Monday, November 29, 2010

TSM Database Page Shadow File

The Tivoli Storage Manager database has a file calle the Page Shadow File (dbpgshdw.bdt).  This file is a mirror of transactions that are written to the database.  This occurs only if two options are enabled in the Server Options file (dsmserv.opt). 

DBPAGEShadow Yes

MIRRORWrite DB Parallel

By default TSM installs with the first set to Yes and the second set to Sequential.  This causes the Page Shadow File to not be used.  However, even with the Parallel option being chosen, the Yes option still causes the Tivoli system to require that file.  In fact, one of the big ways I have seen a Tivoli Storage Manager database to get corrupted is having the parameters set as above and then some process lock the Shadow File.  I have seen machine backups that lock each file as they are backed up do this.  When that happens, you better have a good current back up of the database available.

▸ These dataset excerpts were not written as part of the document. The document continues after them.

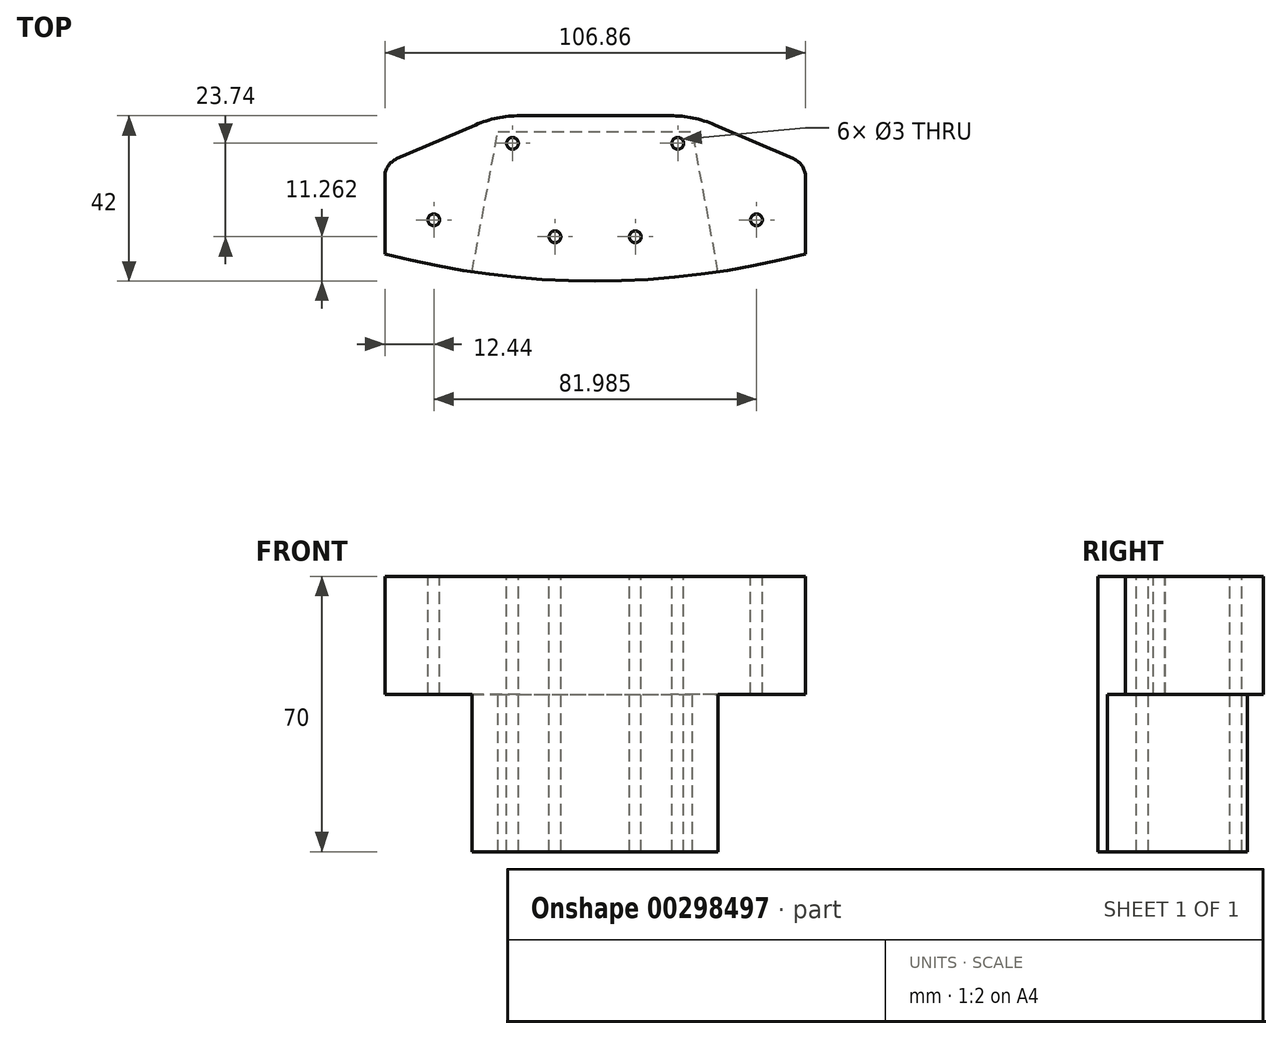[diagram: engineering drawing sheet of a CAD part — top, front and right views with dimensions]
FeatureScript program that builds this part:
annotation { "Feature Type Name" : "Feature", "Feature Type Description" : "" }
export const myFeature = defineFeature(function(context is Context, id is Id, definition is map)
    precondition{}
    {
        {
            var Q0;
            Q0=qCreatedBy(makeId("Top.planeOp"),FACE);
            var sketch = newSketch(context, id + "F0", { "sketchPlane" : qUnion([Q0])});
            skArc(sketch, "E0", {"start": v(-53.43, -203.09) * mm, "mid": v(0, -210) * mm, "end": v(53.43, -203.09) * mm});
            skLineSegment(sketch, "E1", {"start": v(0, 0) * mm, "end": v(-114.72, 0) * mm, "construction": true});
            skLineSegment(sketch, "E2", {"start": v(0, 0) * mm, "end": v(0, 25) * mm, "construction": true});
            skLineSegment(sketch, "E3", {"start": v(0, -188) * mm, "end": v(0, -168) * mm, "construction": true});
            skLineSegment(sketch, "E4", {"start": v(0, -168) * mm, "end": v(25, -168) * mm});
            skLineSegment(sketch, "E5", {"start": v(25, -168) * mm, "end": v(53.43, -180.25) * mm});
            skLineSegment(sketch, "E6.MirrorCS", {"start": v(0, -168) * mm, "end": v(-25, -168) * mm});
            skLineSegment(sketch, "E7.MirrorCS", {"start": v(-25, -168) * mm, "end": v(-53.43, -180.25) * mm});
            skPoint(sketch, "E8.orphan", {"position": v(0, 25) * mm});
            skLineSegment(sketch, "E9", {"start": v(-53.43, -180.25) * mm, "end": v(-53.43, -203.09) * mm});
            skLineSegment(sketch, "E10", {"start": v(53.43, -180.25) * mm, "end": v(53.43, -203.09) * mm});
            skSolve(sketch);
        }
        {
            var Q0;
            Q0=qSketchRegion(id+"F0",true);
            extrude(context, id + "F1", {"entities" : qUnion([Q0]), "depth" : 30 * mm});
        }
        {
            var Q0;
            Q0=makeQuery(id+"F1.opExtrude","CAP_FACE",FACE,{"disambiguationData":[OSD([sQuery(id+"F0.wireOp",EDGE,"zaacHSxv-Ykmp-iado-Lf9L-hkywlrfjUfpX"),sQuery(id+"F0.wireOp",EDGE,"E0"),sQuery(id+"F0.wireOp",EDGE,"l4xIi2As-Ueo2-zj1L-4dbT-WmD2rElXbqZN"),sQuery(id+"F0.wireOp",EDGE,"cd5aeadf-9b7c-4279-ad70-133639c7d9530.MirrorCS"),sQuery(id+"F0.wireOp",EDGE,"E4"),sQuery(id+"F0.wireOp",EDGE,"E5"),sQuery(id+"F0.wireOp",EDGE,"E6.MirrorCS"),sQuery(id+"F0.wireOp",EDGE,"E7.MirrorCS"),sQuery(id+"F0.wireOp",EDGE,"d7c433af-e9a5-42f2-8bff-84c690de4411.trimOffspring")])],"isStart":false});
            var sketch = newSketch(context, id + "F2", { "sketchPlane" : qUnion([Q0])});
            skArc(sketch, "E11.0", {"start": v(-198.1, 18.95) * mm, "mid": v(0, -199) * mm, "end": v(198.1, 18.95) * mm, "construction": true});
            skCircle(sketch, "E12.1.0", {"center": v(-61.5, -189.11) * mm, "radius": 1.5 * mm});
            skCircle(sketch, "E12.2.0", {"center": v(-116.97, -160.85) * mm, "radius": 1.5 * mm});
            skCircle(sketch, "E12.3.0", {"center": v(-161, -116.83) * mm, "radius": 1.5 * mm});
            skCircle(sketch, "E12.4.0", {"center": v(-189.27, -61.36) * mm, "radius": 1.5 * mm});
            skCircle(sketch, "E12.5.0", {"center": v(-199.02, 0.13) * mm, "radius": 1.5 * mm});
            skPoint(sketch, "E12.center", {"position": v(-0.02, 0.15) * mm});
            skLineSegment(sketch, "E12.anchor1", {"start": v(-0.02, 0.15) * mm, "end": v(0, -199) * mm, "construction": true});
            skLineSegment(sketch, "E12.anchor2", {"start": v(-0.02, 0.15) * mm, "end": v(-199.02, 0.13) * mm, "construction": true});
            skCircle(sketch, "E13.MirrorC", {"center": v(61.5, -189.1) * mm, "radius": 1.5 * mm});
            skCircle(sketch, "E14.MirrorC", {"center": v(116.97, -160.83) * mm, "radius": 1.5 * mm});
            skCircle(sketch, "E15.MirrorC", {"center": v(160.99, -116.8) * mm, "radius": 1.5 * mm});
            skCircle(sketch, "E16.MirrorC", {"center": v(189.25, -61.32) * mm, "radius": 1.5 * mm});
            skCircle(sketch, "E17.MirrorC", {"center": v(198.98, 0.18) * mm, "radius": 1.5 * mm});
            skLineSegment(sketch, "E18", {"start": v(0, -175) * mm, "end": v(-21, -175) * mm, "construction": true});
            skCircle(sketch, "E19", {"center": v(-21, -175) * mm, "radius": 1.5 * mm});
            skLineSegment(sketch, "E20", {"start": v(-21, -175) * mm, "end": v(-21, -195) * mm, "construction": true});
            skLineSegment(sketch, "E21", {"start": v(-21, -195) * mm, "end": v(-41, -194.45) * mm, "construction": true});
            skCircle(sketch, "E22", {"center": v(-41, -194.45) * mm, "radius": 1.5 * mm});
            skCircle(sketch, "E23", {"center": v(-10.2, -198.74) * mm, "radius": 1.5 * mm});
            skCircle(sketch, "E24.MirrorC", {"center": v(21, -175) * mm, "radius": 1.5 * mm});
            skCircle(sketch, "E25.MirrorC", {"center": v(10.2, -198.74) * mm, "radius": 1.5 * mm});
            skCircle(sketch, "E26.MirrorC", {"center": v(41, -194.44) * mm, "radius": 1.5 * mm});
            skSolve(sketch);
        }
        {
            var Q0;
            Q0=qSketchRegion(id+"F2",true);
            extrude(context, id + "F3", {"entities" : qUnion([Q0]), "operationType" : NewBodyOperationType.REMOVE, "endBound" : BoundingType.THROUGH_ALL, "oppositeDirection" : true, "depth" : 25 * mm});
        }
        {
            var Q0;
            Q0=makeQuery(id+"F1.opExtrude","SWEPT_EDGE",EDGE,{"disambiguationData":[OSD([sQuery(id+"F0.wireOp",EDGE,"E4"),sQuery(id+"F0.wireOp",EDGE,"E5")])]});
            var Q1;
            Q1=makeQuery(id+"F1.opExtrude","SWEPT_EDGE",EDGE,{"disambiguationData":[OSD([sQuery(id+"F0.wireOp",EDGE,"E6.MirrorCS"),sQuery(id+"F0.wireOp",EDGE,"E7.MirrorCS")])]});
            fillet(context, id + "F4", {"entities" : qUnion([Q0, Q1]), "radius" : 28.52 * mm, "tangentPropagation" : true, "allowEdgeOverflow" : false});
        }
        {
            var Q0;
            Q0=makeQuery(id+"F1.opExtrude","SWEPT_EDGE",EDGE,{"disambiguationData":[OSD([sQuery(id+"F0.wireOp",EDGE,"E5"),sQuery(id+"F0.wireOp",EDGE,"d7c433af-e9a5-42f2-8bff-84c690de4411.trimOffspring")])]});
            var Q1;
            Q1=makeQuery(id+"F1.opExtrude","SWEPT_EDGE",EDGE,{"disambiguationData":[OSD([sQuery(id+"F0.wireOp",EDGE,"zaacHSxv-Ykmp-iado-Lf9L-hkywlrfjUfpX"),sQuery(id+"F0.wireOp",EDGE,"E7.MirrorCS")])]});
            fillet(context, id + "F5", {"entities" : qUnion([Q0, Q1]), "radius" : 5 * mm, "tangentPropagation" : true, "allowEdgeOverflow" : false});
        }
        {
            var Q0;
            Q0=qCreatedBy(makeId("Top.planeOp"),FACE);
            var sketch = newSketch(context, id + "F6", { "sketchPlane" : qUnion([Q0])});
            skLineSegment(sketch, "E27", {"start": v(0, 0) * mm, "end": v(174.2, -171.38) * mm, "construction": true});
            skLineSegment(sketch, "E28", {"start": v(0, 0) * mm, "end": v(0, 36.6) * mm, "construction": true});
            skLineSegment(sketch, "E29.MirrorCS", {"start": v(0, 0) * mm, "end": v(-174.2, -171.38) * mm, "construction": true});
            skSolve(sketch);
        }
        {
            var Q0;
            Q0=makeQuery(id+"F1.opExtrude","CAP_FACE",FACE,{"disambiguationData":[OSD([sQuery(id+"F0.wireOp",EDGE,"E0"),sQuery(id+"F0.wireOp",EDGE,"E4"),sQuery(id+"F0.wireOp",EDGE,"E5"),sQuery(id+"F0.wireOp",EDGE,"E6.MirrorCS"),sQuery(id+"F0.wireOp",EDGE,"E7.MirrorCS"),sQuery(id+"F0.wireOp",EDGE,"E9"),sQuery(id+"F0.wireOp",EDGE,"E10")])],"isStart":true});
            var sketch = newSketch(context, id + "F7", { "sketchPlane" : qUnion([Q0])});
            skArc(sketch, "E30.0", {"start": v(-31.26, 207.66) * mm, "mid": v(0, 210) * mm, "end": v(31.26, 207.66) * mm});
            skLineSegment(sketch, "E31", {"start": v(31.26, 207.66) * mm, "end": v(24.72, 172.06) * mm});
            skLineSegment(sketch, "E32", {"start": v(24.72, 172.06) * mm, "end": v(0, 172.06) * mm});
            skLineSegment(sketch, "E33.MirrorCS", {"start": v(-24.72, 172.06) * mm, "end": v(0, 172.06) * mm});
            skLineSegment(sketch, "E34.MirrorCS", {"start": v(-31.26, 207.66) * mm, "end": v(-24.72, 172.06) * mm});
            skSolve(sketch);
        }
        {
            var Q0;
            Q0=makeQuery(id+"F7.imprint","IMPRINT",FACE,{"disambiguationData":[TD([[makeQuery(id+"F7.imprint","IMPRINT",EDGE,{"derivedFrom":sQuery(id+"F7.wireOp",EDGE,"E30.0")}),-1.0]])]});
            extrude(context, id + "F8", {"entities" : qUnion([Q0]), "operationType" : NewBodyOperationType.ADD, "depth" : 40 * mm});
        }
    });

The Page Shadow File is implemented in TSM to help with high volume systems that may get overwhelmed in database updates.  The transactions are written to this file allowing them to be picked up later and processed when there is less system activity.  If you have a system with heavy activity like this, I would encourage use of the shadow file.  I would make sure it is in a location where the system backup will not be touching it.  There is no need for this file to be backed up, and as I said above, locking this file is dangerous.  The location of this file can be determined int he dsmserv.opt.  By default the TSM server looks for it in the server directory that was created when the server instance was created.  By changing the entry to a fully defined path, it can be relocated to any directory on the server. 

If your system is not high volume, I would reccomend changing the default DBPAGEShadow from Yes to No.  Once this is done, you can delete the file and all is fine.  Or it can be left alone since the system will no longer look for it.  This will keep any harm from this file and keep it from causing database corruption if the file is inadvertantly locked by another program.

Wednesday, November 24, 2010

Copy Storage Pools

OK, you have TSM backing up your entire enterprise.  All important data from data from the workstations and servers in your business is being efficiently stored in storage pools on a large san unit.  Each day people are restoring items that were deleted by accident or were needed after it was thought they were no longer needed.  All is going wonderfully.  Right up until a disk gets corrupted in the san.  But they are mirrored?  Guess what?  The corruption was mirrored as well. (Seen this happen).  Now you can spend days getting the affected storage pools recreated.  And since the storage was spread across multiple drives, this means a lot of the storage pools are damaged.

So what would copy storage pools do for this?  If the copy storage pools were available, the TSM system would simply get the files it was looking for from the copies and start automatically recreating the damaged files.  The copy storage pools can also be used to totally recreate any damaged storage pools.  But the main thing is that while files may be restored slightly slower, the users will never actually know that anything happened.  They will get their files restored and no one will be calling for support.